Research Projects

This research will explore mechanisms associated with the development of progressive multiple sclerosis (MS). This project will use specialised techniques for analysing the ways that genes are switched on and off, such as DNA methylation and gene expression patterns, within grey matter brain tissue from a region called the thalamus. The researchers will compare between tissue from people affected by MS, compared to ‘control’ tissue from people who did not have any neurological disease.

This research will examine examine the full profile of miRNAs in MS lesions and neighbouring normal appearing tissue. Using specialised technoilogy, highly accurate data will be obtained from very small amounts of tissue. The specific miRNAs are tagged with fluorescent barcodes and then accurately counted via microscopic images. The team will determinewhen neurodegenerative processes occur in the brains of people with secondary progressive MS.

A small region in the brain, the locus ceruleus, has been shown to be damaged in MS, and is also the region in the brain that takes up circulating toxins most avidly. This project will test the locus ceruleus in people who had MS to look for the presence of heavy metal toxins, as a preliminary study to determine if heavy metal toxins may play a role in MS onset.

The exact target of the self-immune response in MS is yet to be identified. This project will use advanced proteomics to discover and characterise these protein targets and other important proteins in MS. Proteomics allows scientists to examine all the proteins in a biological situation at once – potentially thousands of proteins in the brain. The project is examining brain tissue taken from differently affected areas of the brain and spinal cord to determine which proteins are involved at the very earliest stages of MS lesion development or lesion expansion. This will eventually lead to more targeted therapies for MS.

Ly L, Barnett MH, Zheng YZ, Gulati T, Prineas JW, Crossett B. (2011) Comprehensive Tissue Processing Strategy for Quantitative Proteomics of Formalin-fixed Multiple Sclerosis Lesions.

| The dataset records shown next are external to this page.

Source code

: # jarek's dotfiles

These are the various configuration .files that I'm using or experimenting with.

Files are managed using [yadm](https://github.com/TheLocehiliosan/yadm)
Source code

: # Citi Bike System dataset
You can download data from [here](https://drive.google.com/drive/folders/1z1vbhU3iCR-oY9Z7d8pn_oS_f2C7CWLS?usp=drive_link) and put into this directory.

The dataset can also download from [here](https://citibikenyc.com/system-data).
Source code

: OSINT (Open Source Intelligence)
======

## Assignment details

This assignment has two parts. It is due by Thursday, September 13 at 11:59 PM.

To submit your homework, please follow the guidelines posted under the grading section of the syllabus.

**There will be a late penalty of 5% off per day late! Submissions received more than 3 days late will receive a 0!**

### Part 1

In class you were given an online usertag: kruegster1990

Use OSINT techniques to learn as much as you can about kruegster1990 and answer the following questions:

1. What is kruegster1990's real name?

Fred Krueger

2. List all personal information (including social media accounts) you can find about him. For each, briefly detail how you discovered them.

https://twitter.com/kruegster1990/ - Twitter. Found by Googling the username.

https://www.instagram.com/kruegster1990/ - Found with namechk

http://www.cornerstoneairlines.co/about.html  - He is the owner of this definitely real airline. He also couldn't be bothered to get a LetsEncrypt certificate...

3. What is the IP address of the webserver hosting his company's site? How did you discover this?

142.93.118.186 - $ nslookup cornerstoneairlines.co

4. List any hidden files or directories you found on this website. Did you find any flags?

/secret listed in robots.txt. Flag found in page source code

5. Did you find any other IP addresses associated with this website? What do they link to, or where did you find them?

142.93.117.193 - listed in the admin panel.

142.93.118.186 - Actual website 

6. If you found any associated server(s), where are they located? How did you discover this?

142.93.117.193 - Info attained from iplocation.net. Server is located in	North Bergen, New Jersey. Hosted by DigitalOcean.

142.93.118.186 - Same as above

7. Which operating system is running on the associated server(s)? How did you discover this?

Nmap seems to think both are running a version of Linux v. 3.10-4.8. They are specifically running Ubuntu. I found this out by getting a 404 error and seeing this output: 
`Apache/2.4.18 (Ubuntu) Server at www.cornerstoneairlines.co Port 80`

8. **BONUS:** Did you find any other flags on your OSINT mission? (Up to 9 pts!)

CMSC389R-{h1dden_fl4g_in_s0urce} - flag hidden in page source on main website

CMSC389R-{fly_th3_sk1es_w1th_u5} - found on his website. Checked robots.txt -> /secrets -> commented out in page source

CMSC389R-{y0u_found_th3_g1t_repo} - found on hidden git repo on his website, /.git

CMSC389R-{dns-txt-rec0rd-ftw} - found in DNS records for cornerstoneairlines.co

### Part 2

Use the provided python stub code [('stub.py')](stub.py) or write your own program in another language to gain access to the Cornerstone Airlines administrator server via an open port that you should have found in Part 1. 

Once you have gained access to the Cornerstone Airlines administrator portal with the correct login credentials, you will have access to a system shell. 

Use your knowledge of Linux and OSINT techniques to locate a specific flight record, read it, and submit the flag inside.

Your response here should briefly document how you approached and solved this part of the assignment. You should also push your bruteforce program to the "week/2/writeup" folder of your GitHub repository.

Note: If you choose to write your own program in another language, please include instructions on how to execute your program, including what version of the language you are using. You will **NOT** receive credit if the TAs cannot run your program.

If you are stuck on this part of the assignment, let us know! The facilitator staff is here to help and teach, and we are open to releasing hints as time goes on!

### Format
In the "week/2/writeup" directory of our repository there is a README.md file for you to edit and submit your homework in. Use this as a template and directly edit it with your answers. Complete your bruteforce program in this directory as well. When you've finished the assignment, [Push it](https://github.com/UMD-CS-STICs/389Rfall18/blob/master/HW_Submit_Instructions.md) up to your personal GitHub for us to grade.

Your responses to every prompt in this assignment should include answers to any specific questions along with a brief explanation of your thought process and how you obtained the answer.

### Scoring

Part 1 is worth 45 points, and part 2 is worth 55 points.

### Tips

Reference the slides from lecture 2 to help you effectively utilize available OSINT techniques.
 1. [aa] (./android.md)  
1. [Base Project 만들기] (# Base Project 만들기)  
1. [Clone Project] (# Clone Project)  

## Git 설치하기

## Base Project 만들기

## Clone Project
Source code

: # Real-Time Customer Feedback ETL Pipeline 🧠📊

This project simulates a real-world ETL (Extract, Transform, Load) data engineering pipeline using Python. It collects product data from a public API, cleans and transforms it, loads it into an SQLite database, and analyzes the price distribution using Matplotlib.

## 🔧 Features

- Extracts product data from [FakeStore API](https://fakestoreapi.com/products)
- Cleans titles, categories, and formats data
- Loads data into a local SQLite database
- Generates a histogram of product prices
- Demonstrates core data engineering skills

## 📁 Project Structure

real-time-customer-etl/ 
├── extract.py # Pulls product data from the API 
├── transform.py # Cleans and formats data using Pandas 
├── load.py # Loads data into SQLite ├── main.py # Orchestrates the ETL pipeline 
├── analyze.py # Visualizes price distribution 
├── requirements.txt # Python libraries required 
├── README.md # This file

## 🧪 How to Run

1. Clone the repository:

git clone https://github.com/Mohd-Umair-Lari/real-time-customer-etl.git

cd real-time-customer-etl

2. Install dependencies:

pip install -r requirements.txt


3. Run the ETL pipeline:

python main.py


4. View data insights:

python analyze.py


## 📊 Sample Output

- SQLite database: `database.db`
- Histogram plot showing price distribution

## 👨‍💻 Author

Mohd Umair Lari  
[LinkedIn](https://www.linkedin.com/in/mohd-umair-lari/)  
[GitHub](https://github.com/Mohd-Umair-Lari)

J Proteome Res., 10 (10): 4855-68. doi: 10.1021/pr200672n, PMID: 218708544

Optic neuritis is a frequent initial manifestation of MS and is often used as a model for studying the mechanisms of axonal loss and myelination in MS. In contrast to most brain regions the optic nerve has a simple, regular structure and no nerve cell bodies, making it more straightforward to study. In this project, MS-affected optic nerve specimens will be analysed by staining the cells involved with repair of damaged nerve sheaths (remyelination) to find out why this process fails in later phase MS. By understanding more about ‘remyelination failure’ it is hoped that researchers can find a way to prevent it happening and therefore improve patient health outcomes.

The reasons for the failure of the nervous system to recover after injury in MS are unclear. Understanding the mechanisms that control myelin regeneration of the neurons are crucial in identifying new treatments and potentially a cure for MS. This project will study a particular type of protein called leukocyte immunoglobulin-like receptor-A3 (LILRA3) that are known to promote nerve repair. Associate Professor Tedla will study roles of these proteins in MS and explore the potential use of these proteins as new treatment strategy aimed at reducing or preventing debilitating neuronal damage in MS.